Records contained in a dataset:

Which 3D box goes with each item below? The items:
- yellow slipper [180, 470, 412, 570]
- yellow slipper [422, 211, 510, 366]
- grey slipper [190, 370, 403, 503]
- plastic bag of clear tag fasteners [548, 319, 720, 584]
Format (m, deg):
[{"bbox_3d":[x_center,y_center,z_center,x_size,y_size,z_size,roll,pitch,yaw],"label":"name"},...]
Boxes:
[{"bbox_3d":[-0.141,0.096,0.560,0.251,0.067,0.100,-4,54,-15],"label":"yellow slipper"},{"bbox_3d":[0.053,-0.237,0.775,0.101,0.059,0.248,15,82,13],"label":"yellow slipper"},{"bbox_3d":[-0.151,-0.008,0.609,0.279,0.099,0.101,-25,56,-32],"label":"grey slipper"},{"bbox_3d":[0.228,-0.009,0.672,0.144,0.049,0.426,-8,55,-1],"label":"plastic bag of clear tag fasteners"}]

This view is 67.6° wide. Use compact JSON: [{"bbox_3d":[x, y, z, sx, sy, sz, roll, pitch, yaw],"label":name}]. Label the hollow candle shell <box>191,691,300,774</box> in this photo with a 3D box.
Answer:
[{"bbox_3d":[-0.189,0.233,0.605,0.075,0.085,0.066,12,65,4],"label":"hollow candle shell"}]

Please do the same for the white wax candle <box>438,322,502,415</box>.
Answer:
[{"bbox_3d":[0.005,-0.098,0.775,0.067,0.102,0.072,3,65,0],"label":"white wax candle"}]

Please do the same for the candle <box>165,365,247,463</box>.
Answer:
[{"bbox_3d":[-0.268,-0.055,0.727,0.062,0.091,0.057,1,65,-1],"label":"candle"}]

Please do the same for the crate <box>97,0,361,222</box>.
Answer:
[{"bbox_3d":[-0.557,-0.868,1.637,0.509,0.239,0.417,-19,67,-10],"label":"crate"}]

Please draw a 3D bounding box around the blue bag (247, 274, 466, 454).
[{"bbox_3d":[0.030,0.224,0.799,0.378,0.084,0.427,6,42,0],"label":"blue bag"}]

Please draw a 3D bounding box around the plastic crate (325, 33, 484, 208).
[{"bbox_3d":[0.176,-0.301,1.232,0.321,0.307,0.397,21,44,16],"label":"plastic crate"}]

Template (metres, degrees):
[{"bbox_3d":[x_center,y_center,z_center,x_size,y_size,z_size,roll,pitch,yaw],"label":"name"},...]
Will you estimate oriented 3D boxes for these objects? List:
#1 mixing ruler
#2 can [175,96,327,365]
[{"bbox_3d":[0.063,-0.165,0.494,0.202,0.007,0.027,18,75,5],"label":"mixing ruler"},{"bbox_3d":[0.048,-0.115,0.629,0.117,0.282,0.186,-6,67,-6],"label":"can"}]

▶ Your goal: Go through the entries and repeat each one exactly.

▶ Output below:
Which 3D box goes with each item below? The items:
- yellow slipper [180, 470, 412, 570]
- yellow slipper [422, 211, 510, 366]
- grey slipper [190, 370, 403, 503]
- plastic bag of clear tag fasteners [548, 319, 720, 584]
Format (m, deg):
[{"bbox_3d":[x_center,y_center,z_center,x_size,y_size,z_size,roll,pitch,yaw],"label":"name"},...]
Boxes:
[{"bbox_3d":[-0.141,0.096,0.560,0.251,0.067,0.100,-4,54,-15],"label":"yellow slipper"},{"bbox_3d":[0.053,-0.237,0.775,0.101,0.059,0.248,15,82,13],"label":"yellow slipper"},{"bbox_3d":[-0.151,-0.008,0.609,0.279,0.099,0.101,-25,56,-32],"label":"grey slipper"},{"bbox_3d":[0.228,-0.009,0.672,0.144,0.049,0.426,-8,55,-1],"label":"plastic bag of clear tag fasteners"}]

This view is 67.6° wide. Use compact JSON: [{"bbox_3d":[x, y, z, sx, sy, sz, roll, pitch, yaw],"label":name}]. Label the hollow candle shell <box>191,691,300,774</box> in this photo with a 3D box.
Answer:
[{"bbox_3d":[-0.189,0.233,0.605,0.075,0.085,0.066,12,65,4],"label":"hollow candle shell"}]

Please do the same for the white wax candle <box>438,322,502,415</box>.
Answer:
[{"bbox_3d":[0.005,-0.098,0.775,0.067,0.102,0.072,3,65,0],"label":"white wax candle"}]

Please do the same for the candle <box>165,365,247,463</box>.
Answer:
[{"bbox_3d":[-0.268,-0.055,0.727,0.062,0.091,0.057,1,65,-1],"label":"candle"}]

Please do the same for the crate <box>97,0,361,222</box>.
Answer:
[{"bbox_3d":[-0.557,-0.868,1.637,0.509,0.239,0.417,-19,67,-10],"label":"crate"}]

Please draw a 3D bounding box around the blue bag (247, 274, 466, 454).
[{"bbox_3d":[0.030,0.224,0.799,0.378,0.084,0.427,6,42,0],"label":"blue bag"}]

Please draw a 3D bounding box around the plastic crate (325, 33, 484, 208).
[{"bbox_3d":[0.176,-0.301,1.232,0.321,0.307,0.397,21,44,16],"label":"plastic crate"}]

Template (metres, degrees):
[{"bbox_3d":[x_center,y_center,z_center,x_size,y_size,z_size,roll,pitch,yaw],"label":"name"},...]
Will you estimate oriented 3D boxes for these objects? List:
#1 mixing ruler
#2 can [175,96,327,365]
[{"bbox_3d":[0.063,-0.165,0.494,0.202,0.007,0.027,18,75,5],"label":"mixing ruler"},{"bbox_3d":[0.048,-0.115,0.629,0.117,0.282,0.186,-6,67,-6],"label":"can"}]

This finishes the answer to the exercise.